:: The input ::
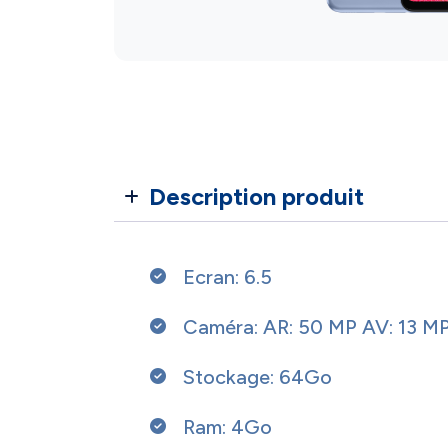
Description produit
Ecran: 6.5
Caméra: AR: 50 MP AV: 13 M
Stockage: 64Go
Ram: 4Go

---

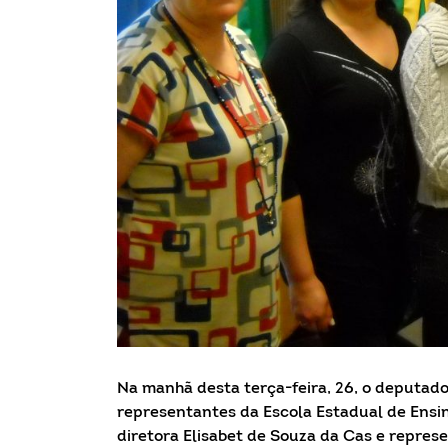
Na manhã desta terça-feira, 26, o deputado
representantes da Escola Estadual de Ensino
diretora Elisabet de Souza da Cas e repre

:: Description of the task ::
After locating the line with "representantes da Escola Estadual de Ensino" above, return that line and every later line through the one with "diretora Elisabet de Souza da Cas e repre", word for word and with nothing else.

:: Answer for this exercise ::
representantes da Escola Estadual de Ensino
diretora Elisabet de Souza da Cas e repre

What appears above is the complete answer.